#### Text shown

*** Begin section ***

It's still far from perfect, but it's improving. Instead of rendering points, i'm now generating true particles ( billboards, always facing the camera ). About a million of them, to be exact. So, as you can imagine, the framerate isn't very high, but i don't care ( yet ), because in the future the nebulae will be rendered to a sky box instead of being rendered every frame. As long as it looks good and takes less than one second to generate, i'm happy.

Yesterday i added a "glow" effect which is done by taking some particles randomly, expanding them and lowering their alpha value. I then tuned the parameters so that it looked good in my test attractor, and it did. The problem was that as soon as i switched to another attractor, because the distribution of points was different ( more dense, less dense ), the overall "brightness" of the glow effect changed a lot. Using the same parameters, in a second test nebulae, instead of having a nice subtle glow effect, i basically had a white mess due to oversaturation of the additively-blended particles.

Today, i implemented a grid and split particles into this grid. I then discarded all the particles in a cell of that grid except the first one, giving a more or less uniform distribution of particles. Thanks to that, the set of parameters i then choose ( particles size, particles alpha ) is coherent, whatever the attractor is.

I've experimented the "unravel" equation ( kindly given by the chaoscope author ), and he warned me that it was next to impossible to get "nebulae" shapes. To be more specific, you can get nebulae shapes but only in specific 2D views; the attractor, seen from another angle, looks crap, or simply in a plane. I'm going to stick to the "pickover" equation. The generation of the cloud point isn't a bottleneck anyway, so i don't mind the many sin/cos instructions in it.

*** End section ***

#### What you will do
1 - Update the passage of the nebula rendering text between "Yesterday i added" and "the additively-blended particles.", inclusive, changing "attractor" to "fractal".
2 - List every word that the nebula rendering text sets in quotation marks, counting each word once.

#### Data for analysis
*** Begin section ***

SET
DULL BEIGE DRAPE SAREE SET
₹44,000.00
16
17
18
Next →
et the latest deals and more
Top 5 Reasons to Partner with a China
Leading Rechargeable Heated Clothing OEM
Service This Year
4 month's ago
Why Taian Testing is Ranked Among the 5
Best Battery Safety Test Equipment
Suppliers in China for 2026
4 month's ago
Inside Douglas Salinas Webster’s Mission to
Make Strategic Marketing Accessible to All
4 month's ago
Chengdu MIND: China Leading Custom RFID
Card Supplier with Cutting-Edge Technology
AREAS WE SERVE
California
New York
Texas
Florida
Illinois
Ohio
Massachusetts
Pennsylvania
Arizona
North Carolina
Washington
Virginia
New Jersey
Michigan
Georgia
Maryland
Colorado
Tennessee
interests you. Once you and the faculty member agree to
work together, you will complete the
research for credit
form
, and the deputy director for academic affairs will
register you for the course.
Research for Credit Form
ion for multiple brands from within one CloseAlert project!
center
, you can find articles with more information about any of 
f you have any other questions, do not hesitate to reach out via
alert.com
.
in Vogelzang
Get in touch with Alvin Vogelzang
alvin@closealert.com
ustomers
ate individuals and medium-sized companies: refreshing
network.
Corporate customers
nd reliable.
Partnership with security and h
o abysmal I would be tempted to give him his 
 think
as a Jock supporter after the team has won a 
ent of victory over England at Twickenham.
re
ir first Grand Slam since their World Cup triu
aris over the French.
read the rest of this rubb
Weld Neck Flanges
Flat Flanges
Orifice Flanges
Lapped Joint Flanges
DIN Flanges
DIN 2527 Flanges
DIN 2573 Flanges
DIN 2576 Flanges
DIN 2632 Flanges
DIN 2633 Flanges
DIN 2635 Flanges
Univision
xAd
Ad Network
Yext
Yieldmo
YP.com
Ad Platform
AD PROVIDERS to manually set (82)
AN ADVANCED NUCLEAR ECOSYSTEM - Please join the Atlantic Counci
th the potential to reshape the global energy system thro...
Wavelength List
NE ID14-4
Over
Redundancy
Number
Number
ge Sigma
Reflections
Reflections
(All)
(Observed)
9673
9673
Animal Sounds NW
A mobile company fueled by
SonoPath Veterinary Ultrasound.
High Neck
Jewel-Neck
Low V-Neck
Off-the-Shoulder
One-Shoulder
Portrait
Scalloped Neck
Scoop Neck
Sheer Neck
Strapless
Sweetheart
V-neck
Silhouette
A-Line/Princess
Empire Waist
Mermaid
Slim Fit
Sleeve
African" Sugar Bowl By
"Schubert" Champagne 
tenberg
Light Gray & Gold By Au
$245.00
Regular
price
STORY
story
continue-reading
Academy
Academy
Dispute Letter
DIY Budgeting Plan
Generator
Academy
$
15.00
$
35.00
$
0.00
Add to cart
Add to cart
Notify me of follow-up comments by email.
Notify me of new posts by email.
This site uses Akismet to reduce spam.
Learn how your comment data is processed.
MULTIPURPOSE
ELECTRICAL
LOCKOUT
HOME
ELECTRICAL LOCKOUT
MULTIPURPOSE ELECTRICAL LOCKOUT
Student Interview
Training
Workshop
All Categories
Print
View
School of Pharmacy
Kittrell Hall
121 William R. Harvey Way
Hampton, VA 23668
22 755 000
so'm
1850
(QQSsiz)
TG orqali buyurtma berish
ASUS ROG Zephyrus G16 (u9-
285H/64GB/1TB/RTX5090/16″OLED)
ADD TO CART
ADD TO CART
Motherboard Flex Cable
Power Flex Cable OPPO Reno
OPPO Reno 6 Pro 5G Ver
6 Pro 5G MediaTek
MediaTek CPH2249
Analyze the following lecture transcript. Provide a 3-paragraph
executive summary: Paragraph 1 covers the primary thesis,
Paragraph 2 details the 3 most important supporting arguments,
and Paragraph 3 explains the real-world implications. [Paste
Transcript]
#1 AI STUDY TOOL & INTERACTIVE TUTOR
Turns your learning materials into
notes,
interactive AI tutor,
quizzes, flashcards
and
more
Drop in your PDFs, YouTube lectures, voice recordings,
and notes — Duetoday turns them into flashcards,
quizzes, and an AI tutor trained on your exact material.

*** End section ***

#### Solved problems
1 -
Yesterday i added a "glow" effect which is done by taking some particles randomly, expanding them and lowering their alpha value. I then tuned the parameters so that it looked good in my test fractal, and it did. The problem was that as soon as i switched to another fractal, because the distribution of points was different ( more dense, less dense ), the overall "brightness" of the glow effect changed a lot. Using the same parameters, in a second test nebulae, instead of having a nice subtle glow effect, i basically had a white mess due to oversaturation of the additively-blended particles.

2 -
- glow
- brightness
- unravel
- nebulae
- pickover